Но не думать Клим не мог. Он снял трубку и попросил соединить его с Галиной квартирой.
Через минуту ее позвали к аппарату.
– Слушаю, – произнесла она, и Клим невольно вздрогнул, услышав ее голос – хриплый и тусклый, будто она была очень больна.
– Галя, я хотел попрощаться. Я завтра уезжаю за границу.
– И не вернешься?
– Нет.
Она молчала секунду, другую, третью, – и, не сказав ни слова, повесила трубку.

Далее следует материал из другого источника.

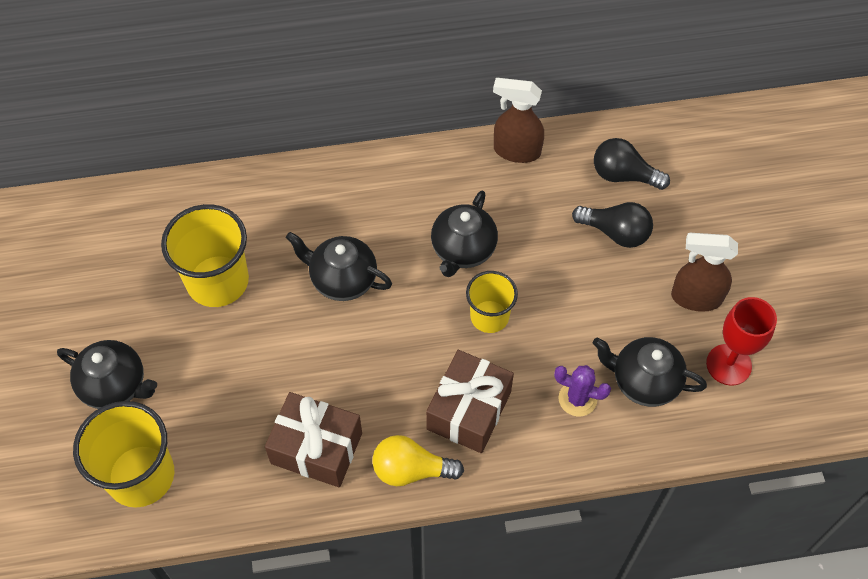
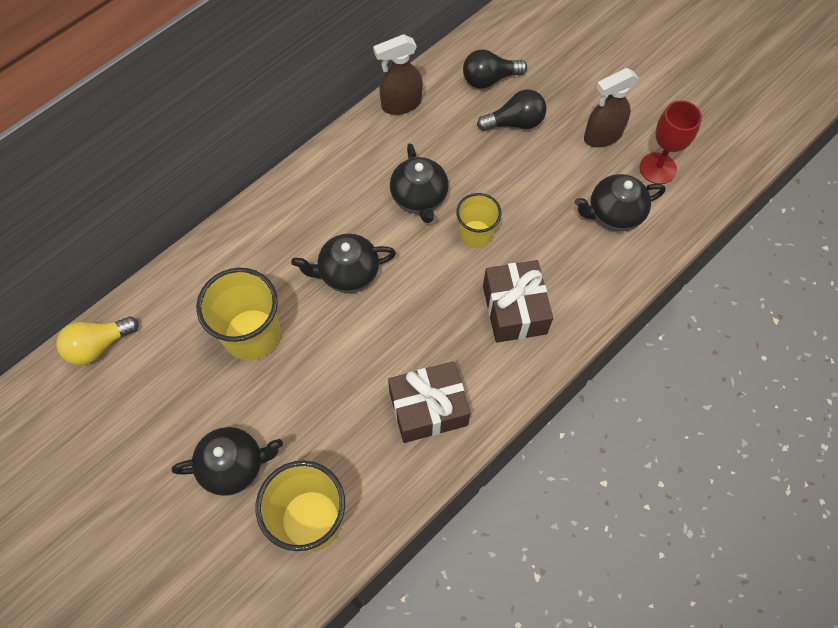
camera: 35 degrees left, 5 degrees up
yellow light bulb [372,435,464,486] -> yellow light bulb moved to [56,316,139,365]
purple cactus [554,365,611,417] -> none

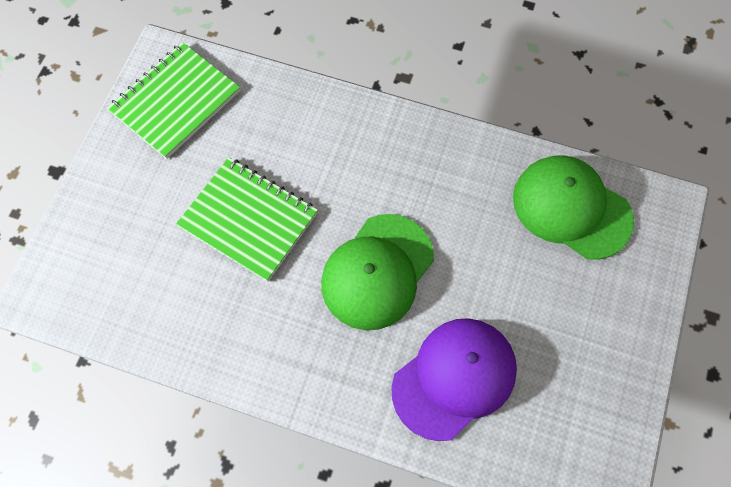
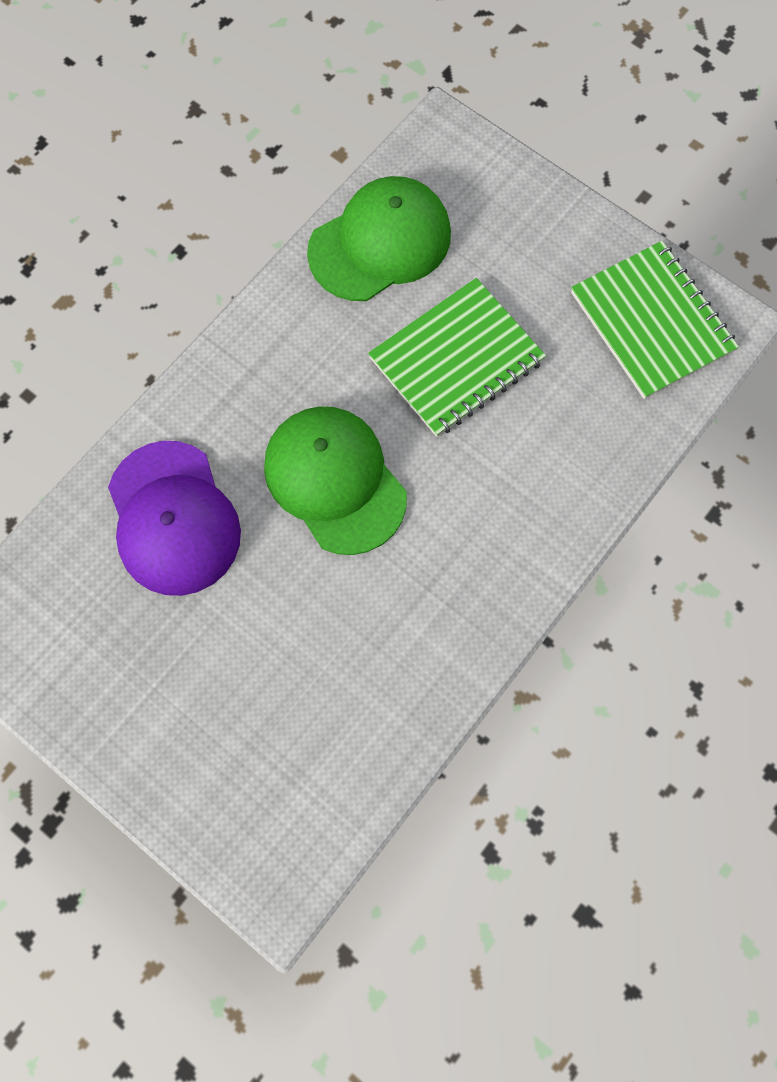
camera: 110 degrees right, 5 degrees up
green cap [513,155,634,260] -> green cap moved to [307,176,451,301]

Клим вытащил из бумажника две купюры по сто долларов – последние, что у него остались, и положил их в конверт. Сегодня вечером ему предстояло пойти в Большой театр на митинг в честь одиннадцатой годовщины Октября, а после этого он решил заглянуть к Гале и оставить ей деньги в почтовом ящике.
4.
Все шесть ярусов Большого театра были украшены алыми лозунгами, натянутыми друг над другом. Надписи на них предназначались для чтения со сцены, и сидящим в ложах зрителям были видны только начала и окончания фраз: «Линия нашей партии…», «…против оппортунизма и примиренчества!», «Ведомый Центральным комитетом…», «…мировая революция!»
На сцене под громадным портретом Ленина был установлен длинный стол, за которым восседали почетные гости – руководители Всесоюзной коммунистической партии большевиков. На трибуне товарищ Баблоян с умилением в голосе зачитывал пожелания трудящихся к годовщине Октября:
– Мы, рабочие Электрозавода, надеемся, что вскоре по всей Европе пройдет волна пролетарских революций, и двадцатилетие Октября будет праздновать не только наша страна, но целый Европейский Союз Советских Социалистических Республик.

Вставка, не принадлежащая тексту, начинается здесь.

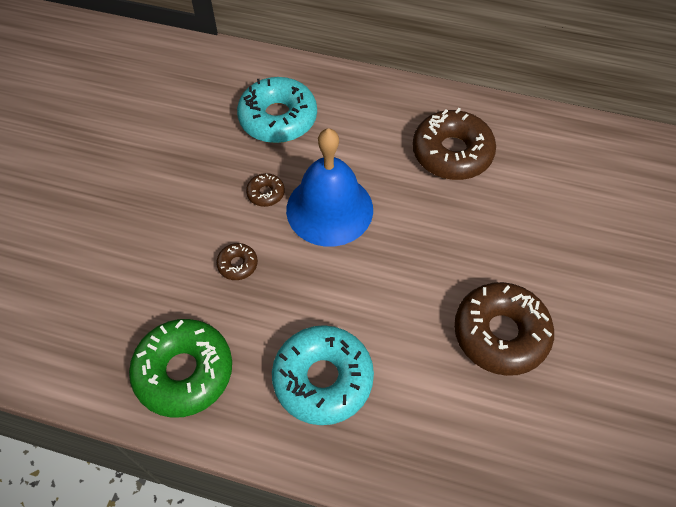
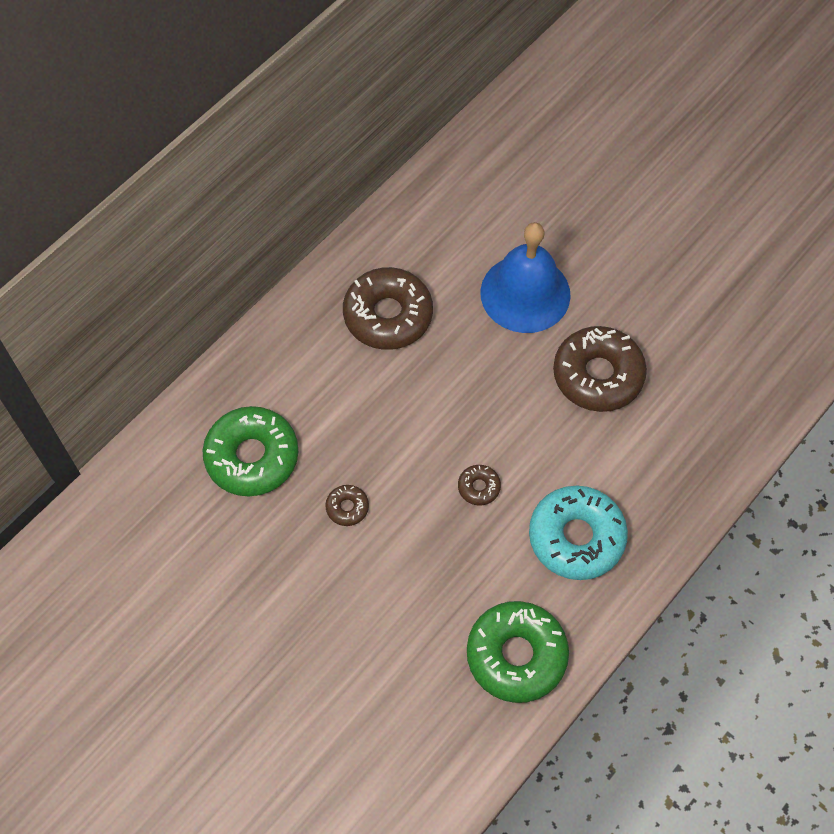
camera: 65 degrees left, 5 degrees up
brown donut [216,243,258,280] -> brown donut moved to [458,465,501,505]
turquoise donut [237,77,317,143] -> green donut [202,406,298,496]
blue bell [286,128,373,247] -> blue bell moved to [480,222,571,333]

Магда, Клим и Оуэн сидели в ложе для иностранцев и разглядывали партер в театральные бинокли.
– Целое море партийных чинов! – прошептала Магда, показывая на публику, наряженную во френчи и гимнастерки.
– Не море, а болото, – отозвался Клим. – Цвет-то – болотный.
Магда покосилась на его смокинг и накрахмаленную сорочку.
– На себя посмотрите, мистер Черное-и-Белое.
На трибуну поднялся председатель Госплана Кржижановский:
– В течение ближайших пяти лет мы непременно победим безработицу и преодолеем все экономические трудности. Зарплата рабочих вырастет на шестьдесят шесть процентов. Трудящиеся будут есть на двадцать семь процентов больше мяса, яиц – на семьдесят два процента, и на пятьдесят пять процентов больше молочных продуктов.
Аплодисменты грохали так, будто кто-то нажимал невидимую кнопку.
Клим переводил Оуэну слова оратора.
– Интересно, откуда большевики возьмут эти проценты? – в недоумении спросил тот.
– Их цель – не результат, а ритуал, – сказал Клим. – Мы с вами присутствуем на проповеди. Помните Откровение Иоанна Богослова? «И отрет Бог всякую слезу с очей их, и смерти не будет уже; ни плача, ни вопля, ни болезни уже не будет, ибо прежнее прошло».
Оуэн кивнул:
– Ну да, ну да…
– Большевики начинали как материалисты, но их теории оказались ошибочными, и они незаметно для себя превратились в секту, которая «верит, ибо абсурдно». Они взяли старое доброе учение о конце света и поменяли в нем имена и названия. Мировая революция у них – апокалипсис; Маркс и Энгельс – это древние пророки, Ленин – Спаситель, отдавший жизнь за народ, а Сталин – это верховный жрец. Те, кто уверуют во все это – спасутся, а кто не уверует – тех придется покарать, как еретиков.
Оуэн опустил бинокль.
– По-вашему Советская Россия увлеклась новым видом христианского сектантства?
– Это естественная реакция общества на смену эпох, – проговорил Клим. – В такие времена людям хочется опираться на привычные догмы и в то же время – все изменить. А еще нужен вождь, который обладает тайной силой и никогда не ошибается: с ним не так страшно идти в светлое будущее. Классическая картина «реформации» – поиск нового пути в условиях, когда население не особо грамотное и верующее не в науку, а в сладкие обещания и чертей.